The tax bill headed for passage eliminates the Affordable Care Act’s mandate that most people have insurance. No one is sure what that will do to health care.
WASHINGTON — For years, the Obama administration said the health care system as constructed by the Affordable Care Act could not survive without a mandate that most Americans have health insurance. With surgical precision, the sweeping tax bill that Republicans plan to pass this week will do away with that mandate.
What comes next for health care seems to be anybody’s guess.
The demise of the Affordable Care Act’s mandate will lead to higher premiums and lower enrollment in plans sold on the health law’s marketplace, Wendy K. Mariner, a professor of health law at Boston University, said Monday. But she added, “I don’t think we can say with any confidence” how much premiums will rise or coverage will decline.

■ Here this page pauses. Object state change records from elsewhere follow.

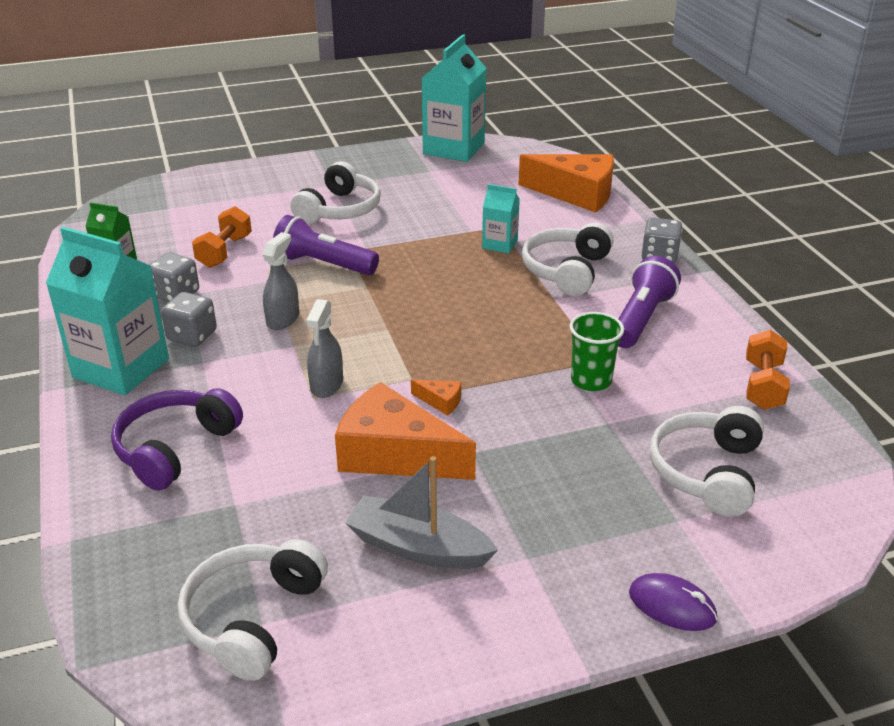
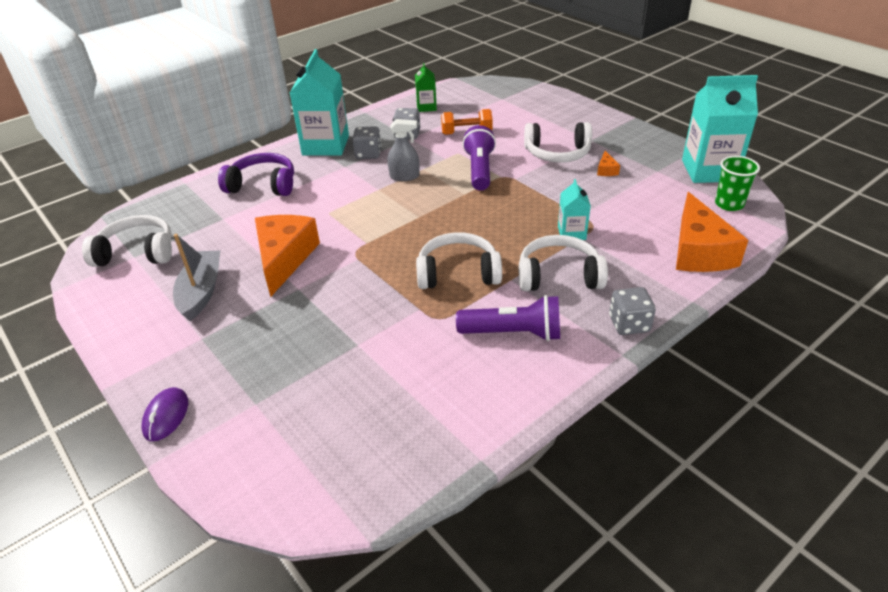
camera: 70 degrees right, 5 degrees up
grey spray bottle [306,299,343,398] -> none
orange cheese [411,380,461,416] -> orange cheese moved to [597,151,620,176]
green cup [570,312,624,391] -> green cup moved to [715,156,760,211]
white headphones [650,406,764,517] -> white headphones moved to [416,232,502,289]
orange dumbbell [746,330,790,410] -> none

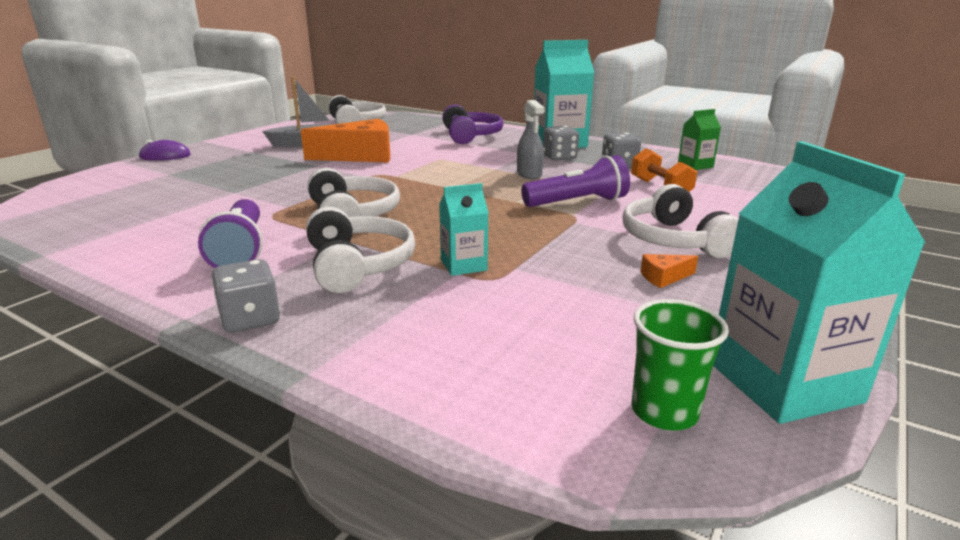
camera: 70 degrees right, 15 degrees down
orange cheese [676,192,748,272] -> none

The Republicans’ move came as something of a surprise. Democrats rejoiced when they defeated multiple Republican efforts to dismantle the health law this year. But Republicans have never wavered in their opposition to the mandate, which they see as a symbol of government overreach.
Democrats enacted the mandate, and President Barack Obama defended it all the way to the Supreme Court. But he knew it was unpopular, and his administration was not keen on enforcing it.
The mandate has been enforced with “a muffled bark and a toothless bite,” said Thomas P. Miller, a health economist at the American Enterprise Institute and a critic of the law.
Insurance companies and Democrats in Congress find themselves in rare agreement, predicting that premiums will soar and insurance markets will swoon if the government can no longer threaten people with tax penalties for going without health insurance. The Congressional Budget Office estimates that repealing the mandate penalties would increase premiums by 10 percent and leave four million more people uninsured in 2019 and 13 million more uninsured by 2027.
Remarkably, after the millions of words written by lawyers to attack and defend the mandate in court, the tax bill wipes it out with just two sentences. The penalty is either a flat dollar amount, $695 for an adult, or 2.5 percent of household income above a certain threshold, whichever is greater. The tax bill slices the penalty to “$0” and “zero percent,” starting in 2019, relieving taxpayers of $43 billion in penalties they would otherwise pay through 2027, the budget office says.
Researchers say the mandate sends a signal about the importance of coverage. Without it, the Congressional Budget Office estimates that five million fewer people would have coverage through the individual insurance market, five million fewer would be enrolled in Medicaid and three million fewer would have employer-sponsored insurance.
“Medicaid and the subsidies explain maybe two-thirds of the increase in coverage under the Affordable Care Act,” said Jonathan Gruber, a health economist at the Massachusetts Institute of Technology who advised the Obama administration, referring to tax subsidies for the purchase of insurance policies.
“But about a third of the increase in coverage is unexplained,” he said. “We think a lot of that is due to the signal in the law. People say, ‘Hey, there’s this new law, I should go sign up now.’ That signal is getting reversed.”
Eliminating the mandate will save the government more than $300 billion over 10 years because fewer people will receive insurance subsidies or Medicaid, the budget office estimates.
Though Republicans are counting on those savings to help offset the cost of their tax cuts, they say they doubt the power of the mandate.
In the weeks before he went to work at the White House, Brian Blase, President Trump’s special assistant for health care policy, said that the Congressional Budget Office had “significantly overestimated the degree to which the individual mandate would induce relatively healthy people with middle-class income to buy coverage in the exchanges.”
Most people with marketplace coverage receive subsidies so they are largely insulated from premium increases, Ms. Mariner said. For people who do not receive subsidies, she said, “the higher premiums could be devastating, and the insurance market will look a lot like it did before the Affordable Care Act.”
Ana Gupte, a health care analyst at Leerink Partners in New York, said Monday: “It is the carrot of the subsidies rather than the mandate that drives enrollment on the insurance exchanges. The stick is not as effective as the carrot.”
Other parts of the law remain in force. The federal government will still help pay premiums for people with low or moderate income. It will still prohibit insurers from denying coverage or charging higher premiums because of a person’s medical condition or history. It will still require insurers to provide specified benefits like maternity care and drug addiction treatment. And millions of people who became eligible for Medicaid as a result of the expansion of the program under the Affordable Care Act can keep their coverage.
In the absence of an enforceable mandate, the people most likely to go without insurance are younger and healthier consumers — the very people insurers would most like to have as customers.
Senator Sherrod Brown, Democrat of Ohio, said the tax bill was a bad deal because many people would pay more in higher premiums than they would receive in tax cuts.
But moderate Republicans who defied their leaders and voted against repeal of the Affordable Care Act in the summer now support the tax bill.
“Eliminating the tax penalty does not take care away from anyone,” said Senator Lisa Murkowski, Republican of Alaska. “Instead, it provides important relief to those who have been penalized for choosing not to buy unaffordable insurance.”